Re: [PATCH v9 12/26] x86/fpu/xstate: Use feature disable (XFD) to protect dynamic user state

From: Thiago Macieira
Date: Tue Aug 31 2021 - 18:39:26 EST


On Tuesday, 31 August 2021 15:15:55 PDT Len Brown wrote:
> Indeed, I believe that there is universal agreement that a synchronous
> return code
> from a system call is a far superior programming model than decoding
> the location of a failure in a system call. (no, the IP isn't random -- it
> is always the 1st instruction in that thread to touch a TMM register).
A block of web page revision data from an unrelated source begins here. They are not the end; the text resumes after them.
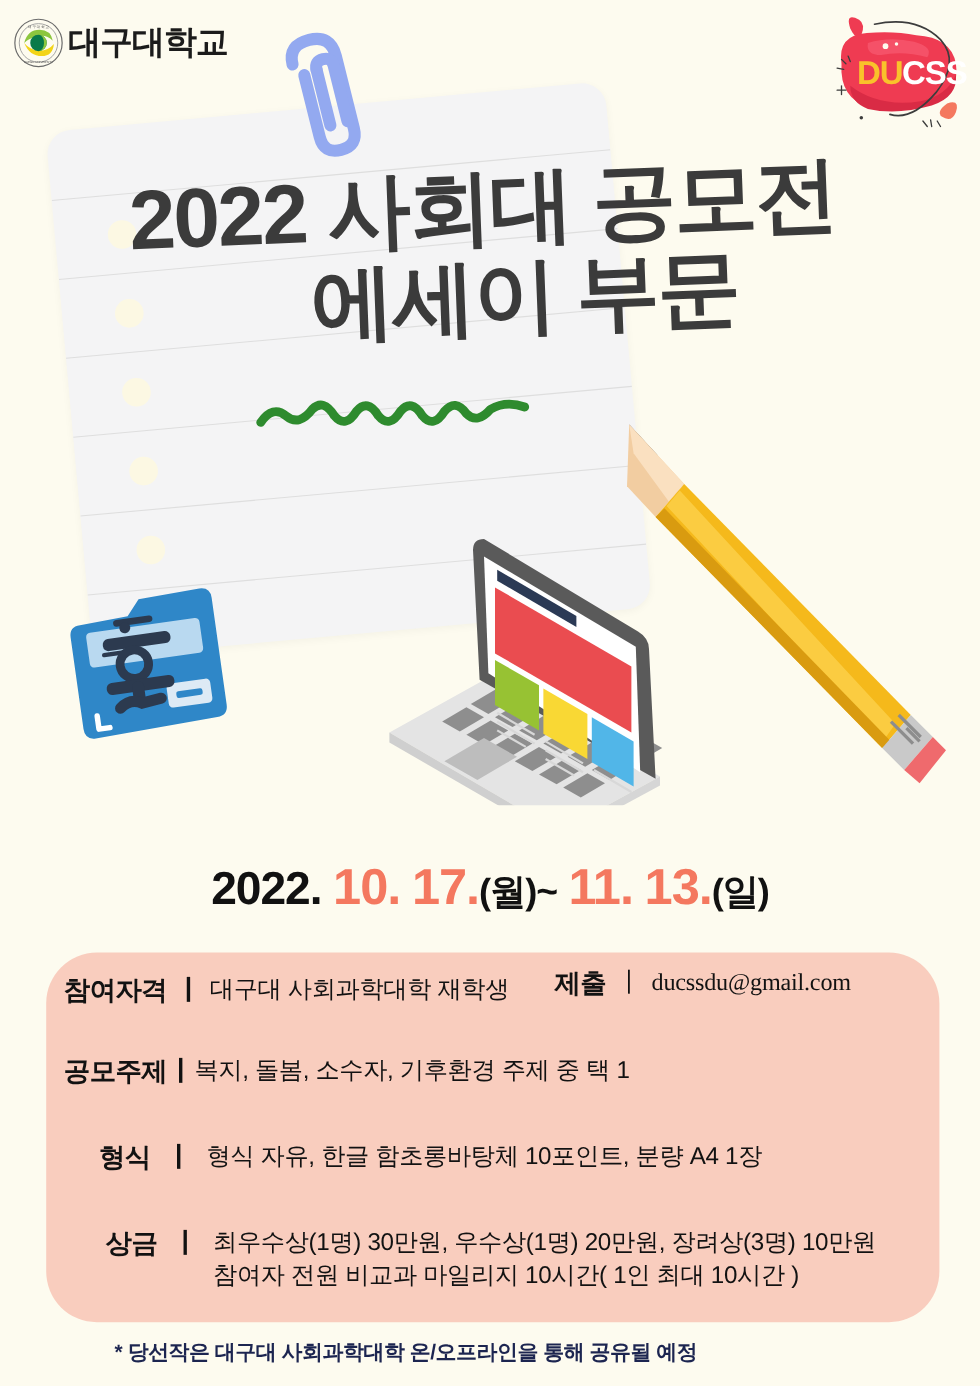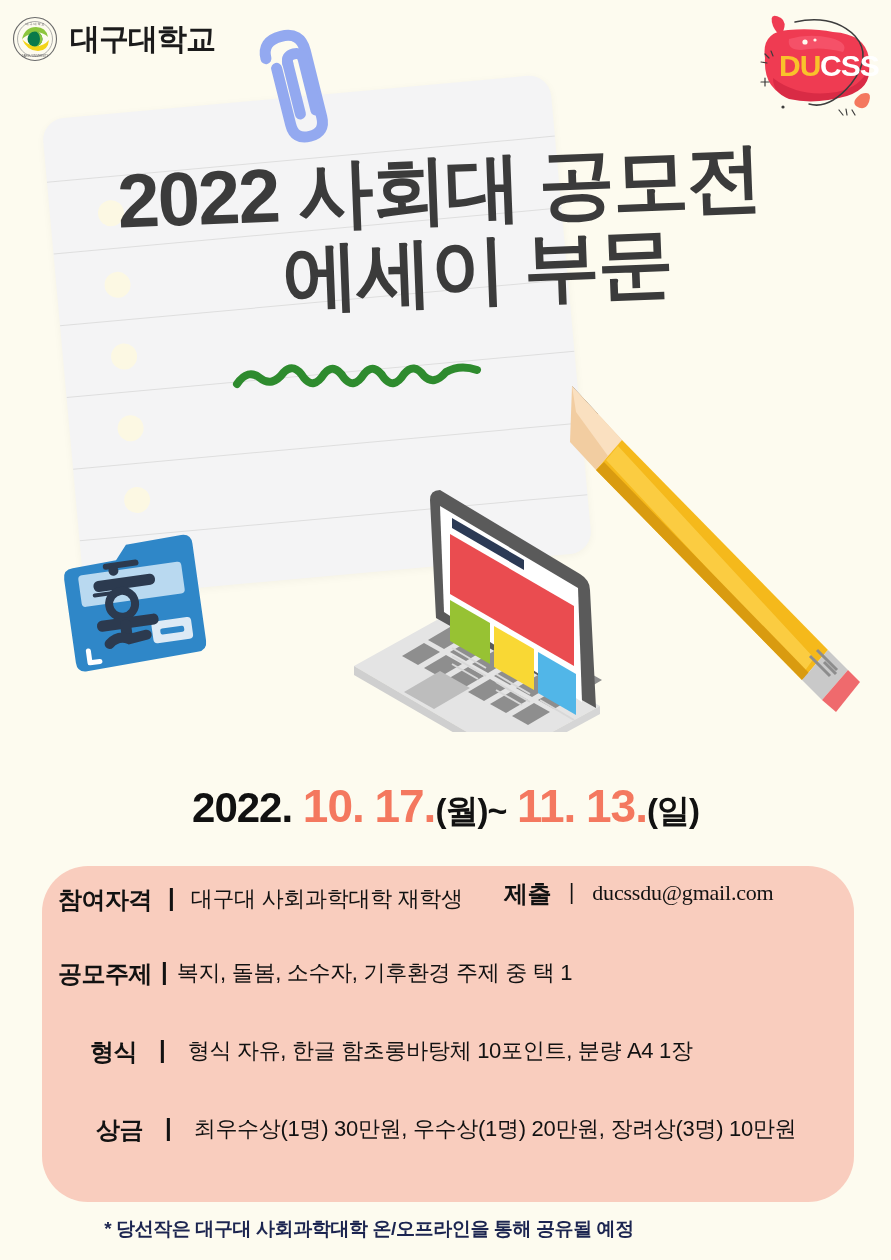--- a/index.html
+++ b/index.html
@@ -29,7 +29,7 @@
     top: 16px;
     display: flex;
     align-items: center;
-    gap: 12px;
+    gap: 4px;
   }
   .uni-emblem {
     width: 46px;

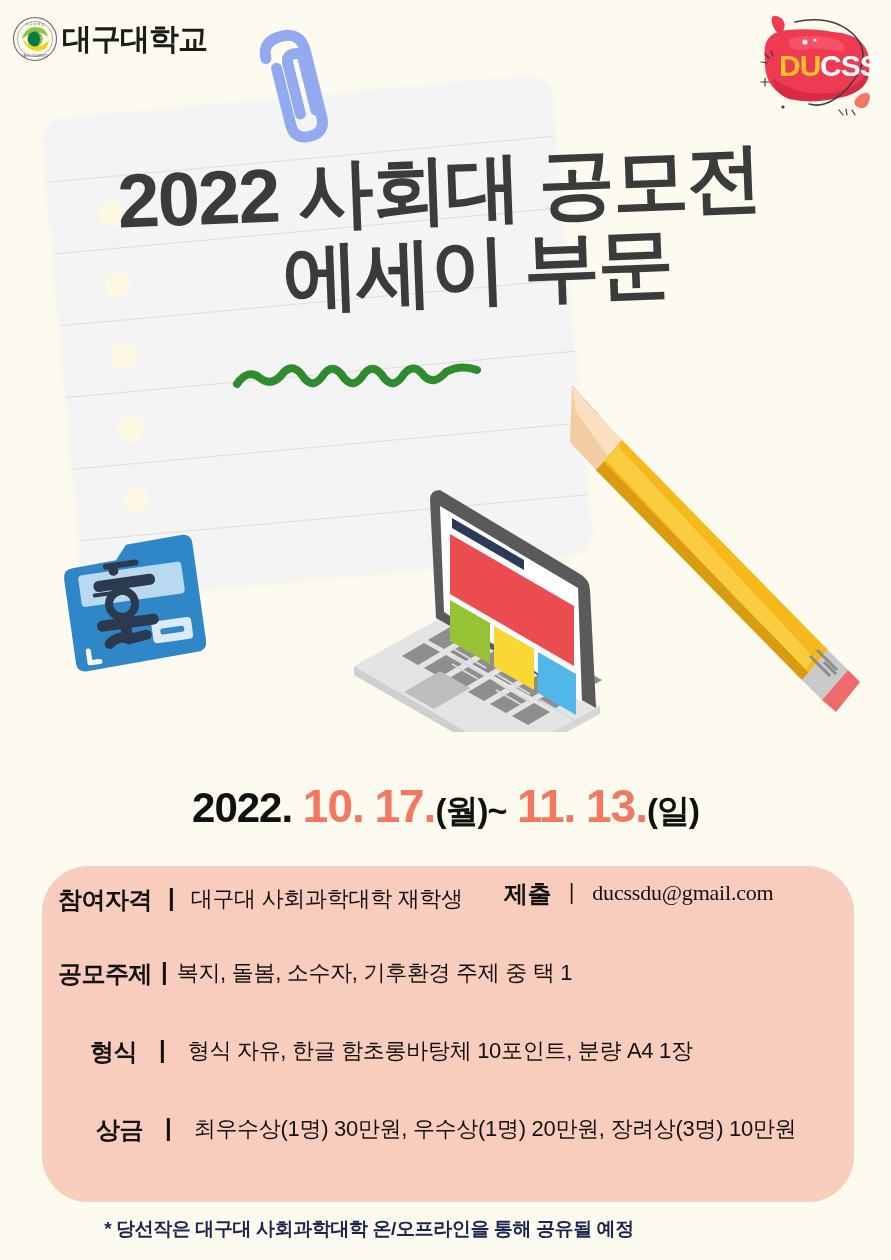--- a/index.html
+++ b/index.html
@@ -484,6 +484,7 @@
         <span class="bar" style="padding:0 22px">|</span>
         <span>
           <span class="val" style="display:block">최우수상(1명) 30만원, 우수상(1명) 20만원, 장려상(3명) 10만원</span>
+          <span class="val" style="display:block">참여자 전원 비교과 마일리지 10시간( 1인 최대 10시간 )</span>
         </span>
       </div>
That instruction is actually likely going to be a memory load, probably an
LDTILECFG. So the developer will see a crashing instruction with a pointer and
will spend time trying to figure out why that pointer was wrong, when there
was nothing wrong with it.

That's why I suggested (and Chang implemented) a SIGILL for when #NM is
received and the arch_prctl() wasn't previously done. The OOM condition, if
the extra state is dynamically allocated, was meant to stay a SIGSEGV, but
maybe should change to SIGKILL.

On the other hand, if it it's allocated at the syscall, then the kernel can
return -ENOMEM for it (which would allow for graceful degradation) or for a
later clone() syscall starting a new thread (which I don't expect to ever
gracefully degrade).

> decoding the location of the failure in a *signal hander*

That's a separate problem.

We can't be sure that the portion of the userspace doing the alt-stack crash
handler is aware of the portion using AMX. There's no way to enforce this. The
prctl() is a good indication, but I have no clue how high the correlation will
be.

--
Thiago Macieira - thiago.macieira (AT) intel.com
Software Architect - Intel DPG Cloud Engineering